## Problem
Write the listing out again word for word. Pictures do not belong in the copy.

## Material provided
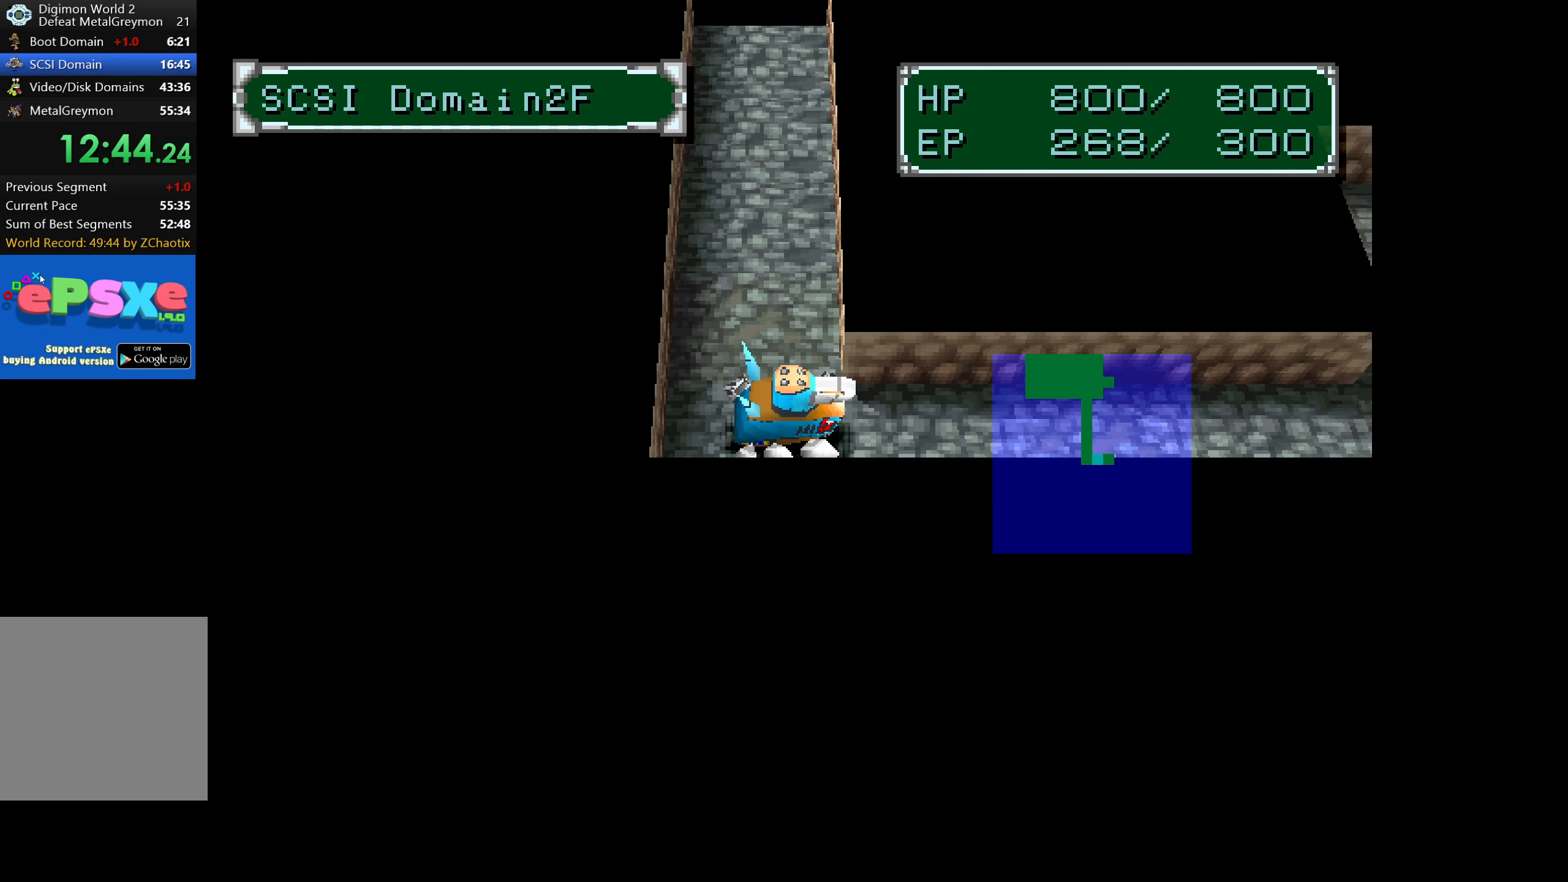
{"buttons": ["DPAD_RIGHT"], "button_events": []}
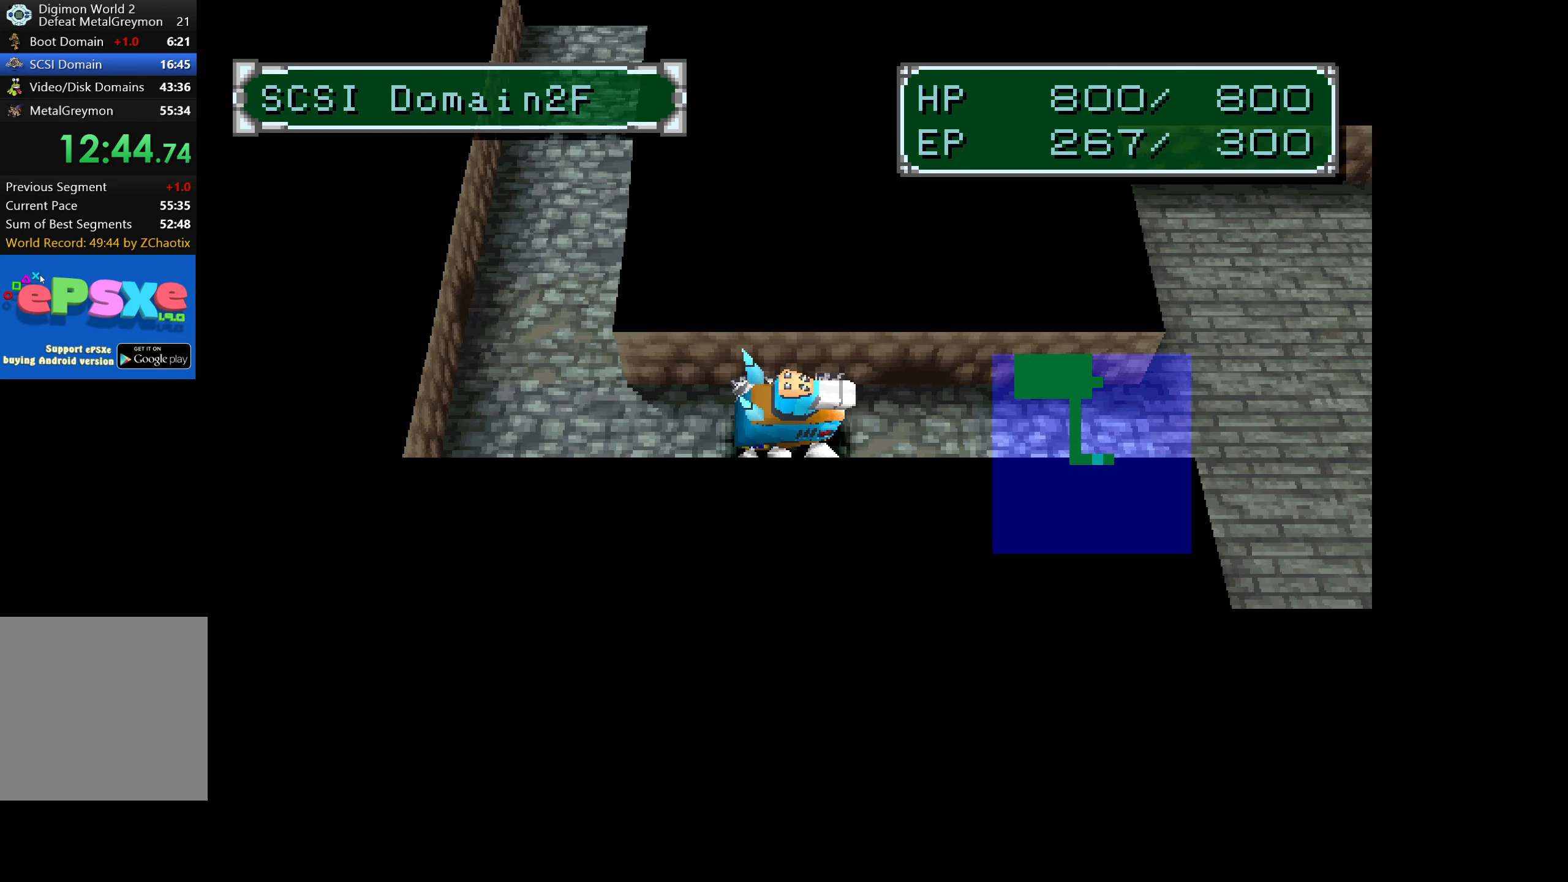
{"buttons": ["DPAD_RIGHT"], "button_events": []}
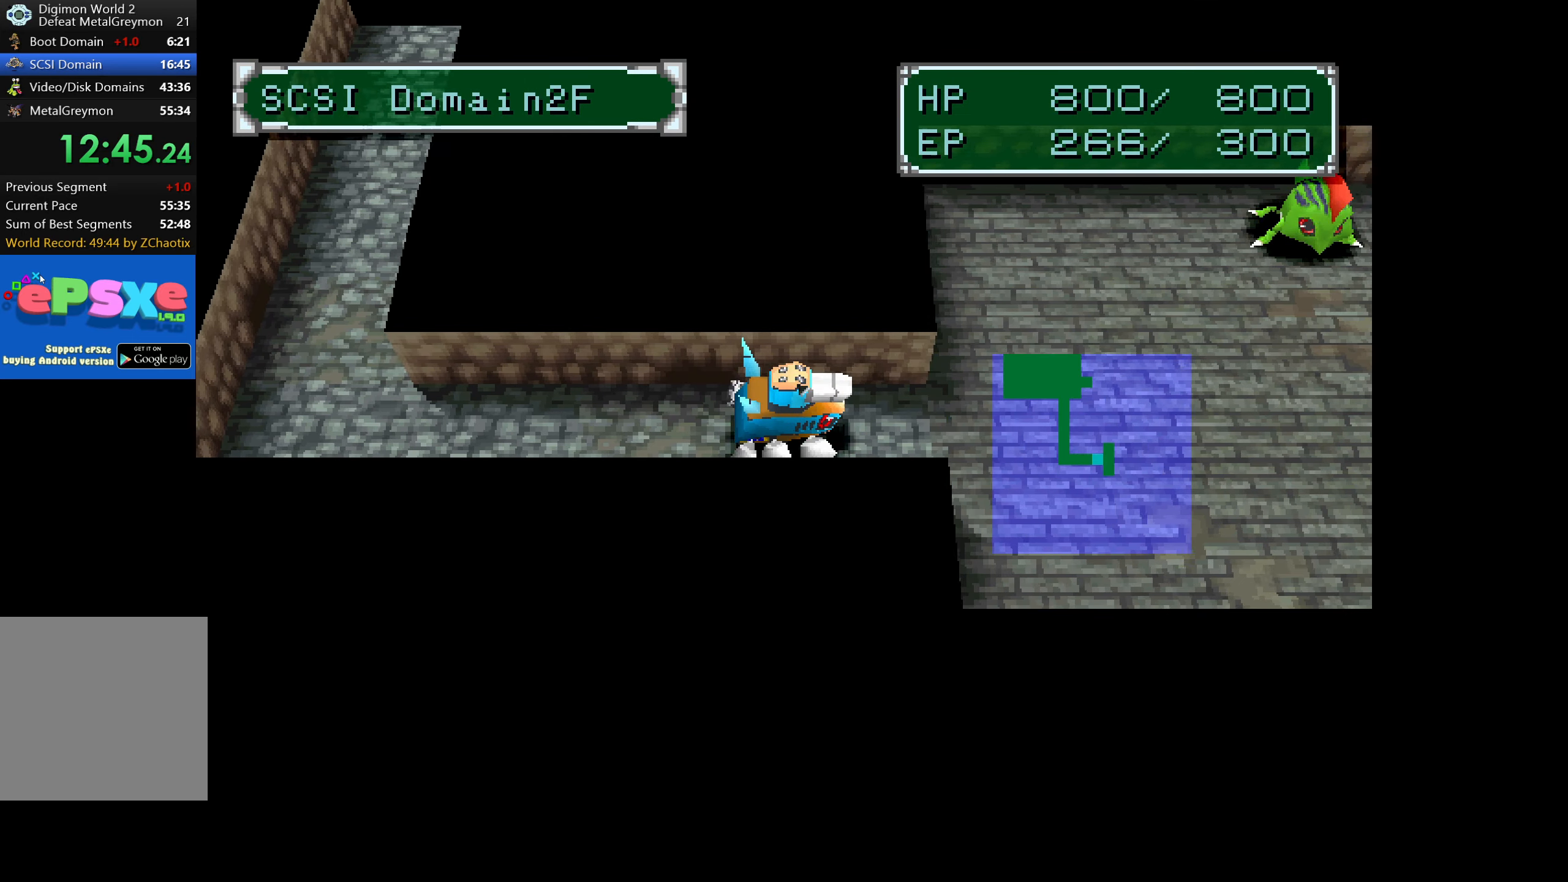
{"buttons": [], "button_events": [[200, "DPAD_RIGHT", "up"]]}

## Output of the exercise
{"buttons": ["DPAD_RIGHT"], "button_events": []}
{"buttons": ["DPAD_RIGHT"], "button_events": []}
{"buttons": [], "button_events": [[200, "DPAD_RIGHT", "up"]]}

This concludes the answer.